Social media -- super, sickening or somewhere in between?
The gist of it was that the popularity of TV period pieces like "Downton Abbey" (its Series 4 premiere two weeks ago drew the highest ratings for a drama in the history of PBS) and "Mr. Selfridge" are striking a chord with viewers worldwide because it reminds us of a slower, simpler time.
Hang on, hang on. Before you think, "Here Mabe goes again, waxing poetic about the past, hear me out a minute.
I've been thinking a lot lately about the long-term effect that social media will have on a society with an already short attention span. People used to gripe about MTV and sound bites. Twitter has reduced talking to 140 characters. Facebook is a shining, seductive online soap opera.
And we don't even have to be sitting at a computer anymore. Smartphones have made the whole thing portable! How many times have you seen couples sitting in a restaurant doing everything but talking to one another? I once watched two kids, who were sitting side by side at a baseball game, "talk" to each other by texting. And, no, they weren't watching the game.
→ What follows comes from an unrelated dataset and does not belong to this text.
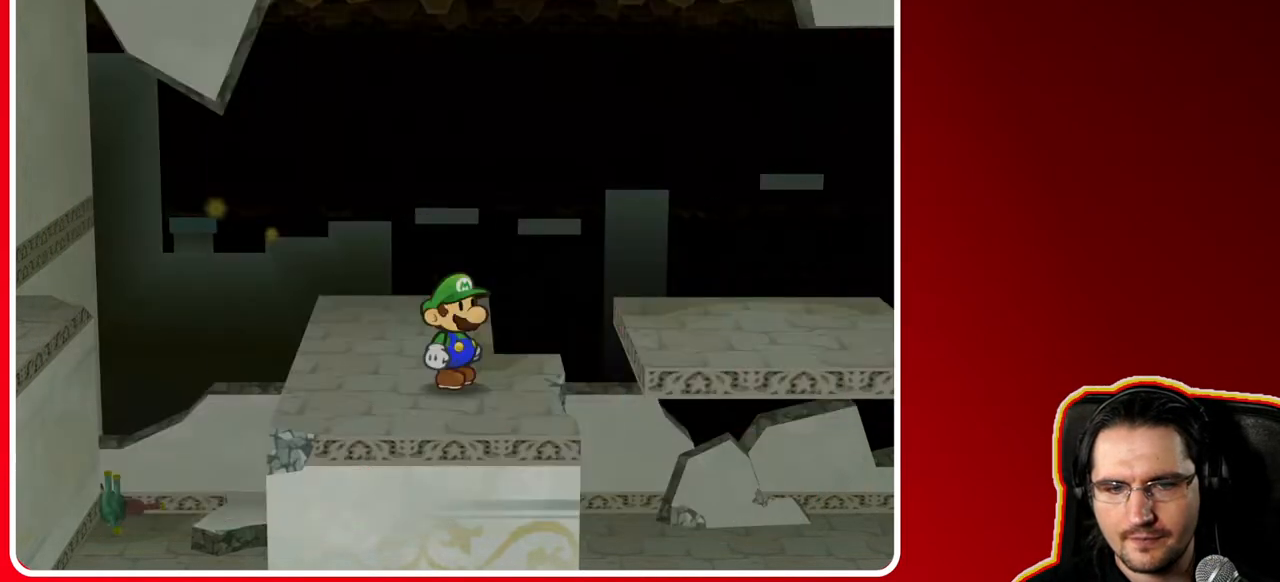
{"buttons": [], "left_stick": "left", "right_stick": "center", "events": [[333, "left_stick", "left"]]}
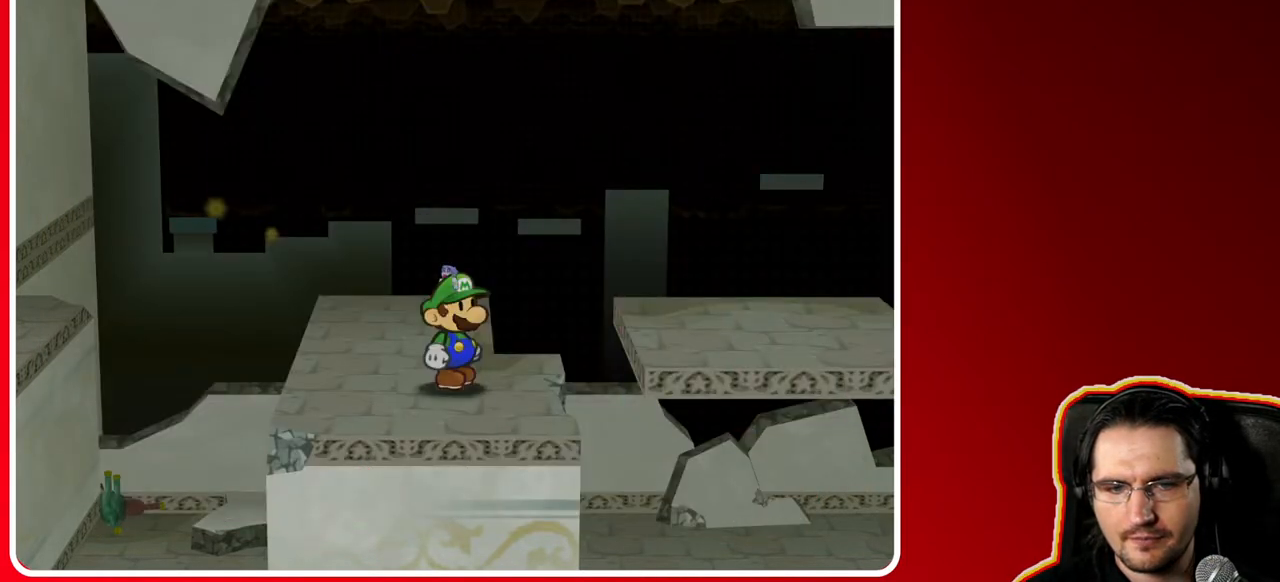
{"buttons": [], "left_stick": "center", "right_stick": "center", "events": [[367, "left_stick", "center"]]}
Something's happening here, but what it is ain't exactly clear, with apologies to the Buffalo Springfield. Communication skills are shrinking. A sizable number of children and adults, at least judging by their cyberspace chatter, appear to be barely literate. That could be an indictment of American education, or users could just think online observations don't have to be grammatically correct. Either scenario stinks. I meet young people all the time who can't carry on a conversation.
Now, having said all of that, there's a flaw in this flue, too.
Period dramas have been popular for years. Paging "The Waltons," the original "Upstairs Downstairs," "The Wonderful World of Disney" and any Sherlock Holmes show set in the proper period. (Holmes is the most portrayed fictional character, and his motion picture adventures started in the silent era.)
I meet many, many people of all ages who use social media daily and are smarter and more articulate than I.
And, perhaps most importantly, nostalgia is a two-edged sword. Sure, watching "Downton" makes me wish I were a leisurely English lord, but as the Times article pointed out, the "good ol' days" were also filled with rudimentary medical practices ("Downton" dealt with that last year), terrible attitudes toward women and minorities and many social issues, illiteracy and little access to information.
Social media outlets have also created needed national and international conversations, given users unprecedented access to news, helped flame the fires of revolution, connected us to classmates, relatives and others we'd never see on a regular basis, and -- let's face it -- are just plain fun.
Sobering thoughts before one starts wishing it took a carrier pigeon to bring you this blog.